I spent an afternoon translating horrible, fragmented online snippets from regional sports forums and the websites of local papers like Hoy Extremadura. I opened up a spreadsheet—yes, I know, I got serious about it—and started manually populating the data.
The Final Compilation Process
This is where the practice part really kicked in. It was a verification process:
- I would find a local news report that listed the next three weekends’ fixtures for the entire Group 14.
- I would cross-reference those dates against two other sources: the official, albeit confusing, RFEF site, and one reliable, dedicated Extremadura football fan account on a local platform.
- If all three matched up for the specific fixture (e.g., Miajadas vs. Moralo, November 5th), I marked it as confirmed on my sheet.
The biggest difficulty was tracking down the exact times. The league often sets the day (Saturday or Sunday), but the exact kick-off time sometimes isn’t confirmed until mid-week by the home club itself, especially if they are worried about rain or pitch condition. I learned that for Group 14, you can’t trust the time until about 72 hours before the game.
After about four hours of digging, translating, and cross-referencing, I had managed to compile the schedule for the next five matchdays, complete with confirmed dates and the most likely kick-off times (pending last-minute local club announcements).

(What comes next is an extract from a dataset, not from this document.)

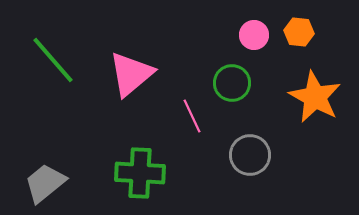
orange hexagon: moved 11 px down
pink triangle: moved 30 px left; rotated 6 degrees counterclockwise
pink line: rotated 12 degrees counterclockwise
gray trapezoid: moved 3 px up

I sent the spreadsheet over to Juan. He called me immediately, not to talk about the matches, but just amazed that I’d put that much effort into his little obsession. That schedule, cobbled together through digital detective work and regional newspaper scanning, became our new weekly routine. It wasn’t about the football; it was about the shared project. So if you ever need that specific schedule, forget the big sites—you gotta go local and embrace the spreadsheet life.